%%

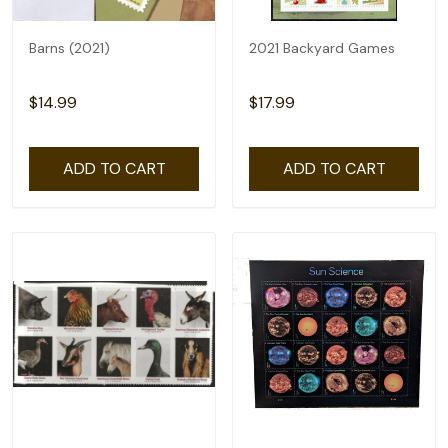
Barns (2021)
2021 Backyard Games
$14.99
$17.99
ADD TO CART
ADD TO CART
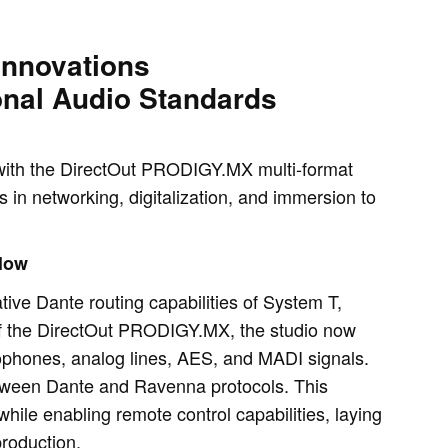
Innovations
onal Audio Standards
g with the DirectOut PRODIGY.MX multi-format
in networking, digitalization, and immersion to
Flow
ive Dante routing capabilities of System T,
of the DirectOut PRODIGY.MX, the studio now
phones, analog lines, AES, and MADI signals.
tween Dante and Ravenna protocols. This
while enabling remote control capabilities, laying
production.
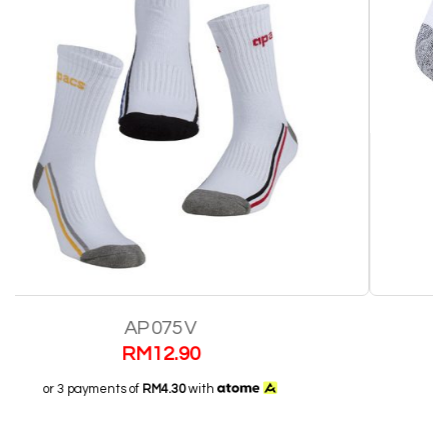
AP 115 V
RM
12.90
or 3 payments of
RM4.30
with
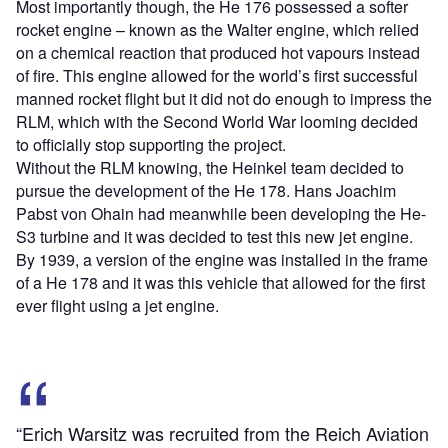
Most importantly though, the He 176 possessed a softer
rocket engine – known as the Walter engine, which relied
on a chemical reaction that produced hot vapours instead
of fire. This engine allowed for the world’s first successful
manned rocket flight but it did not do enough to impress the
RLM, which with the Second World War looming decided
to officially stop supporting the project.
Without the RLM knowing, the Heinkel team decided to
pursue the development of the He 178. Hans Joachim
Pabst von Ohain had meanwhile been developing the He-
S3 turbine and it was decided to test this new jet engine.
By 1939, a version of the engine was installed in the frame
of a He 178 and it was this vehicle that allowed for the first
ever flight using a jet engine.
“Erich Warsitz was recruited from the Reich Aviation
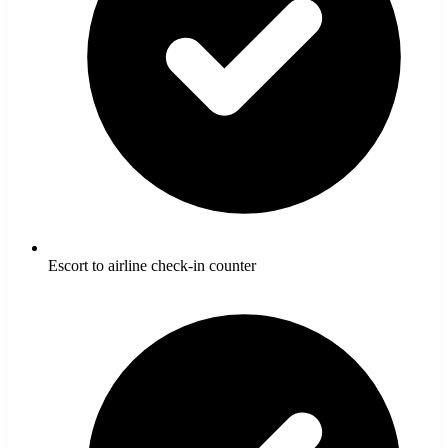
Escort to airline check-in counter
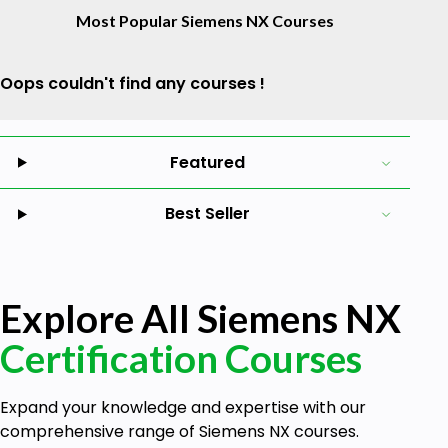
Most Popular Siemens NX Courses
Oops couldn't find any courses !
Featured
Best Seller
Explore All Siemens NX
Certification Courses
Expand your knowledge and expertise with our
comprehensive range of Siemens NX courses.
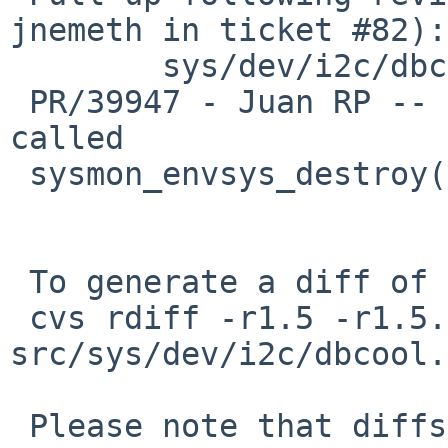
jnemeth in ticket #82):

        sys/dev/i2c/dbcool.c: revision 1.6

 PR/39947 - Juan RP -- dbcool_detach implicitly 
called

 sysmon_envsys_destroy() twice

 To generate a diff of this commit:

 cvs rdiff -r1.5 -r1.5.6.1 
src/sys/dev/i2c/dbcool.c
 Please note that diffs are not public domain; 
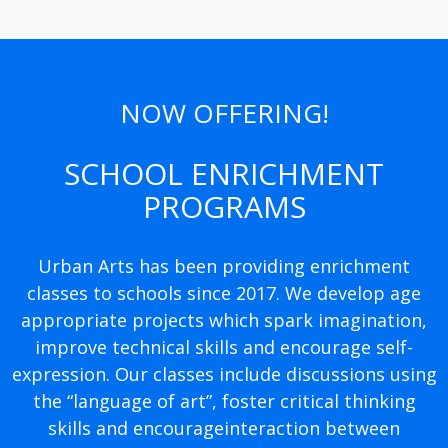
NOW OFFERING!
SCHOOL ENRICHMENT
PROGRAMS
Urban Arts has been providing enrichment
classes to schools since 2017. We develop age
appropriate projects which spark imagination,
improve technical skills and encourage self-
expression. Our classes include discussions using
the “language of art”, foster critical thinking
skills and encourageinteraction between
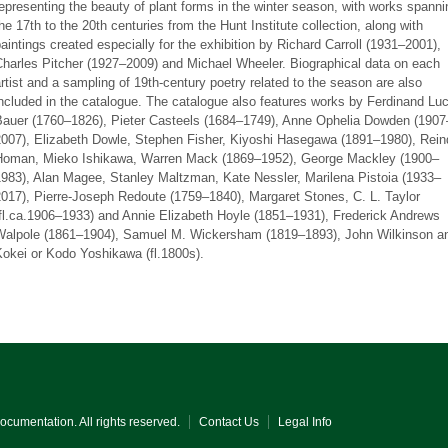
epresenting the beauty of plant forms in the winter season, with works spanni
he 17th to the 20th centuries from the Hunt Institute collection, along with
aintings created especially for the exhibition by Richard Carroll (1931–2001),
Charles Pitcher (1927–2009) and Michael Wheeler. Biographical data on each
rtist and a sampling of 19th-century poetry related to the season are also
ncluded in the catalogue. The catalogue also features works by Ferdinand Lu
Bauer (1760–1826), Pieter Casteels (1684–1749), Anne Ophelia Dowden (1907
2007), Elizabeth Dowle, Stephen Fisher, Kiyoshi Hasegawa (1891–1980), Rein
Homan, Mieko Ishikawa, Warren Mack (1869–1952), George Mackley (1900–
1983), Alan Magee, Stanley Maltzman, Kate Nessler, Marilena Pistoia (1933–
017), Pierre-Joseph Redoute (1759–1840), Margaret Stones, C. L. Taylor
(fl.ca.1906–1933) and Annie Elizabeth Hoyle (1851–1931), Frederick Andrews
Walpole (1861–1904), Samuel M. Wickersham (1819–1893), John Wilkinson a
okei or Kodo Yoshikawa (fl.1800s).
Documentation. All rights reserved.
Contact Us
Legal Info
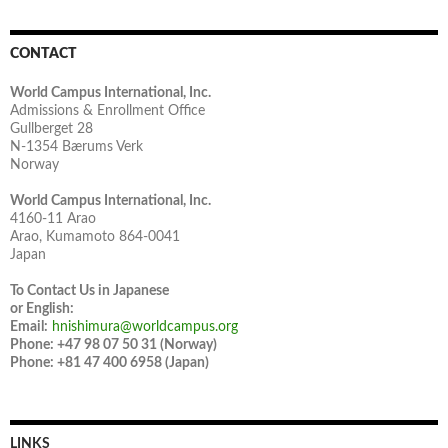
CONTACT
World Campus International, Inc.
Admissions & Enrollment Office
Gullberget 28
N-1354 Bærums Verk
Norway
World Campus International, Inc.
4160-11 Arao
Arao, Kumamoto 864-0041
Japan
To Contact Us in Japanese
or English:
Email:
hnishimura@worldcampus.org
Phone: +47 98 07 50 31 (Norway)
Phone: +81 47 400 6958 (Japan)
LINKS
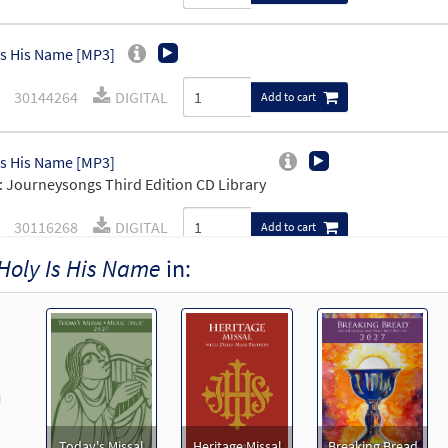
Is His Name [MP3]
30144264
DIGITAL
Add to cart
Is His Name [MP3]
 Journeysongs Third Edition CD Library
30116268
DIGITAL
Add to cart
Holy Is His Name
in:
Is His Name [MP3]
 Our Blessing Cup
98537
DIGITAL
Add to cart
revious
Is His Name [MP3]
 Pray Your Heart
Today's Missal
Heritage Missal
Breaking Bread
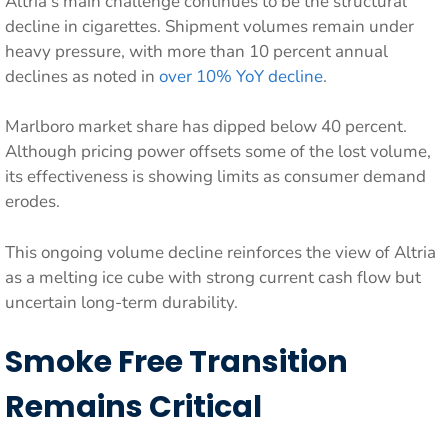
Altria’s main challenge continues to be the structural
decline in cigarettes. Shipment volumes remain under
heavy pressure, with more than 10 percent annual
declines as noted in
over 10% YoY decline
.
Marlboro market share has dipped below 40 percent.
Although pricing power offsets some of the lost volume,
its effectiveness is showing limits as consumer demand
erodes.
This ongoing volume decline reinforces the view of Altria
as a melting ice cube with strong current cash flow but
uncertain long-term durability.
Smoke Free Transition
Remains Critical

%%

EXERCISE BRIEF:
Print the text of every item above character for character, omitting the pictures.

PROBLEM SOLUTION:
Barns (2021)
2021 Backyard Games
$14.99
$17.99
ADD TO CART
ADD TO CART
Innovations
onal Audio Standards
g with the DirectOut PRODIGY.MX multi-format
in networking, digitalization, and immersion to
Flow
ive Dante routing capabilities of System T,
of the DirectOut PRODIGY.MX, the studio now
phones, analog lines, AES, and MADI signals.
tween Dante and Ravenna protocols. This
while enabling remote control capabilities, laying
production.
AP 115 V
RM
12.90
or 3 payments of
RM4.30
with
Most importantly though, the He 176 possessed a softer
rocket engine – known as the Walter engine, which relied
on a chemical reaction that produced hot vapours instead
of fire. This engine allowed for the world’s first successful
manned rocket flight but it did not do enough to impress the
RLM, which with the Second World War looming decided
to officially stop supporting the project.
Without the RLM knowing, the Heinkel team decided to
pursue the development of the He 178. Hans Joachim
Pabst von Ohain had meanwhile been developing the He-
S3 turbine and it was decided to test this new jet engine.
By 1939, a version of the engine was installed in the frame
of a He 178 and it was this vehicle that allowed for the first
ever flight using a jet engine.
“Erich Warsitz was recruited from the Reich Aviation
Escort to airline check-in counter
Most Popular Siemens NX Courses
Oops couldn't find any courses !
Featured
Best Seller
Explore All Siemens NX
Certification Courses
Expand your knowledge and expertise with our
comprehensive range of Siemens NX courses.
jnemeth in ticket #82):

        sys/dev/i2c/dbcool.c: revision 1.6

 PR/39947 - Juan RP -- dbcool_detach implicitly 
called

 sysmon_envsys_destroy() twice

 To generate a diff of this commit:

 cvs rdiff -r1.5 -r1.5.6.1 
src/sys/dev/i2c/dbcool.c
 Please note that diffs are not public domain; 
NOW OFFERING!
SCHOOL ENRICHMENT
PROGRAMS
Urban Arts has been providing enrichment
classes to schools since 2017. We develop age
appropriate projects which spark imagination,
improve technical skills and encourage self-
expression. Our classes include discussions using
the “language of art”, foster critical thinking
skills and encourageinteraction between
epresenting the beauty of plant forms in the winter season, with works spanni
he 17th to the 20th centuries from the Hunt Institute collection, along with
aintings created especially for the exhibition by Richard Carroll (1931–2001),
Charles Pitcher (1927–2009) and Michael Wheeler. Biographical data on each
rtist and a sampling of 19th-century poetry related to the season are also
ncluded in the catalogue. The catalogue also features works by Ferdinand Lu
Bauer (1760–1826), Pieter Casteels (1684–1749), Anne Ophelia Dowden (1907
2007), Elizabeth Dowle, Stephen Fisher, Kiyoshi Hasegawa (1891–1980), Rein
Homan, Mieko Ishikawa, Warren Mack (1869–1952), George Mackley (1900–
1983), Alan Magee, Stanley Maltzman, Kate Nessler, Marilena Pistoia (1933–
017), Pierre-Joseph Redoute (1759–1840), Margaret Stones, C. L. Taylor
(fl.ca.1906–1933) and Annie Elizabeth Hoyle (1851–1931), Frederick Andrews
Walpole (1861–1904), Samuel M. Wickersham (1819–1893), John Wilkinson a
okei or Kodo Yoshikawa (fl.1800s).
Documentation. All rights reserved.
Contact Us
Legal Info
CONTACT
World Campus International, Inc.
Admissions & Enrollment Office
Gullberget 28
N-1354 Bærums Verk
Norway
World Campus International, Inc.
4160-11 Arao
Arao, Kumamoto 864-0041
Japan
To Contact Us in Japanese
or English:
Email:
hnishimura@worldcampus.org
Phone: +47 98 07 50 31 (Norway)
Phone: +81 47 400 6958 (Japan)
LINKS
Is His Name [MP3]
30144264
DIGITAL
Add to cart
Is His Name [MP3]
 Journeysongs Third Edition CD Library
30116268
DIGITAL
Add to cart
Holy Is His Name
in:
Is His Name [MP3]
 Our Blessing Cup
98537
DIGITAL
Add to cart
revious
Is His Name [MP3]
 Pray Your Heart
Today's Missal
Heritage Missal
Breaking Bread
Altria’s main challenge continues to be the structural
decline in cigarettes. Shipment volumes remain under
heavy pressure, with more than 10 percent annual
declines as noted in
over 10% YoY decline
.
Marlboro market share has dipped below 40 percent.
Although pricing power offsets some of the lost volume,
its effectiveness is showing limits as consumer demand
erodes.
This ongoing volume decline reinforces the view of Altria
as a melting ice cube with strong current cash flow but
uncertain long-term durability.
Smoke Free Transition
Remains Critical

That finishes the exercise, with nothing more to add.